Add some extras on top! This gives the finished cookies bakery-made appeal. I used broken pretzel sticks on some of the unbaked cookies, and tiny twists on others. Bake the cookies. They should be well browned on the edges and barely set in the centers. About 13 minutes was just right in my oven, but no two ovens are alike. So keep an eye on them as they bake.
I’m tempted to call these ‘Midnight Snack Cookies’ instead of ‘Compost Cookies’ because they’re sweet, salty, crunchy, chewy, chocolaty, and peanut-buttery all at once. They satisfy every craving!
This recipe makes about 2 dozen (I got 21 in my kitchen), so there’s plenty to share. Although, no judgment here if you decide to keep them all to yourself!

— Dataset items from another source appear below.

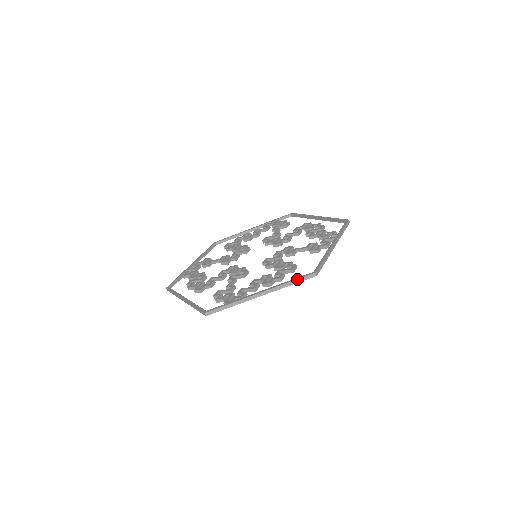
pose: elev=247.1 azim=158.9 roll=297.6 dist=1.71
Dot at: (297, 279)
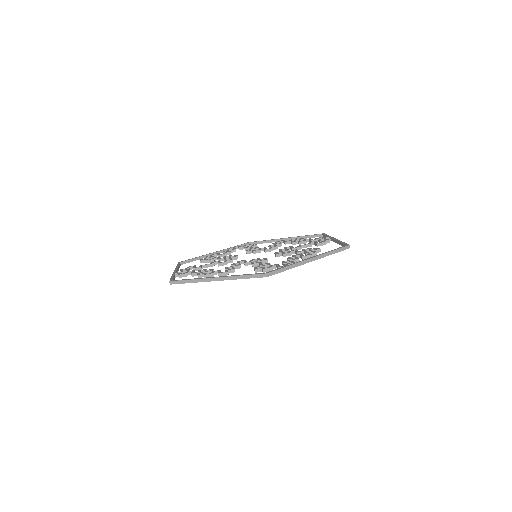
Dot at: (337, 249)
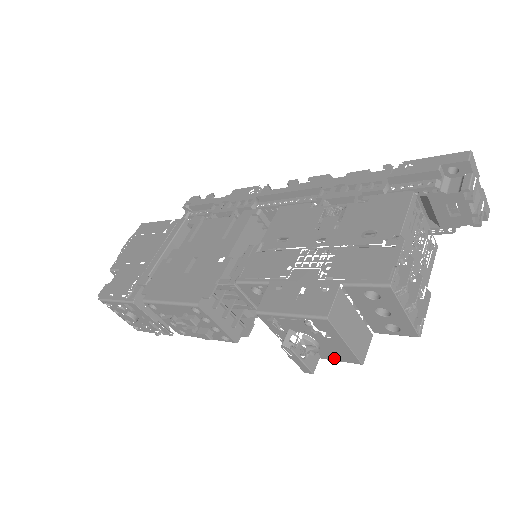
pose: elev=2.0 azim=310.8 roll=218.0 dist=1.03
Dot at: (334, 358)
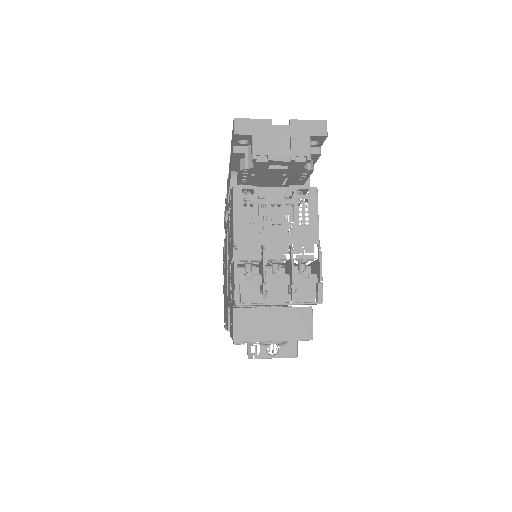
Dot at: occluded
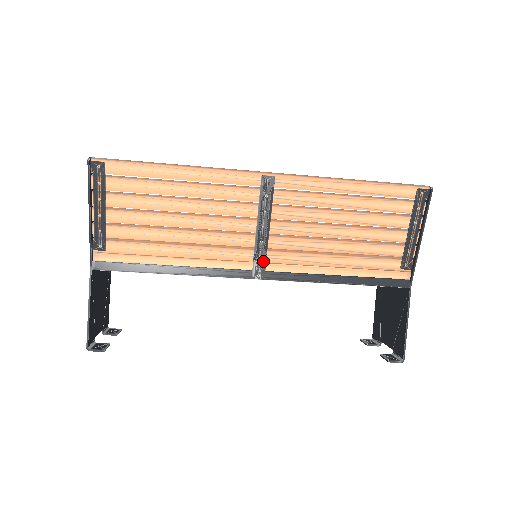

Related recipe: 10 Cup Cookies
- ¼ cup measure, or trigger ice cream scoop
- parchment paper
- 2-4 Light aluminum cookie sheets
- 1 cup all-purpose flour
- 1/3 cup plain yellow cornmeal stone ground
- 1/2 teaspoon baking powder
- 1/4 teaspoon baking soda
- 1 teaspoon fine grain sea salt
- 1 cup honey-roasted peanuts
- 1 cup broken pretzel sticks or tiny twists or a combination of the two
- 1 cup coarsely crushed graham crackers about 8 squares
- 1 cup semisweet chocolate chips
- 1/2 cup peanut butter morsels such as Reese’s
- 1/3 cup quick cooking oats
- 1 tablespoon coffee grounds
- 1 cup unsalted butter at room temperature
- 1 cup granulated sugar
- 2/3 cup light brown sugar firmly packed
- 1 large egg at room temperature
- 1 teaspoon vanilla extract
- In a mixing bowl, whisk together the flour, cornmeal, baking powder, baking soda, and salt.
- In a separate large bowl combine the peanuts, pretzels, graham crackers, peanut butter chips, oats, and coffee grounds. Stir to combine.
- In the bowl of an electric stand mixer fitted with the paddle attachment, beat together the butter, sugar, and brown sugar until light and fluffy (2-3 minutes). Add the egg and vanilla extract. Beat again until well combined.
- Add the flour mixture to the creamed butter mixture and beat until just combined on low speed. Scrape down the bowl as needed and beat again briefly.
- Pour in the mixture of add-ins and stir together on low speed until they are all well dispersed throughout the dough, about 15 seconds. Scrape down the bowl with a large rubber spatula to make sure there are no hidden pockets of plain batter. If you find some, incorporate them using a large rubber spatula.
- Line large cookie sheets with parchment paper (avoid using dark-coated cookie sheets; light aluminum works best here). Scoop dough by the level 1/4 cup measures and place them on the cookie sheets, well-spaced because these cookies spread. Top with additional chips, nuts, and pretzels, if desired. Chill the dough on the sheets in the refrigerator for 30 minutes.
- Preheat the oven to 375 F.
- Bake the cookies for 13-15 minutes, or until the edges are browned and the centers are just set yet still soft. The centers will look underbaked. Let the cookies stay on the pans until they are firm enough to transfer, 5-7 minutes. If cookies aren’t perfectly round when they come out of the oven, use a butter knife to gently push the edges into shape while they are still hot. Transfer the cookies to wire racks to cool completely.
- Store cookies airtight for up to 5 days. To freeze cookies, store double bagged freezer bags with the air removed for up to 2 months.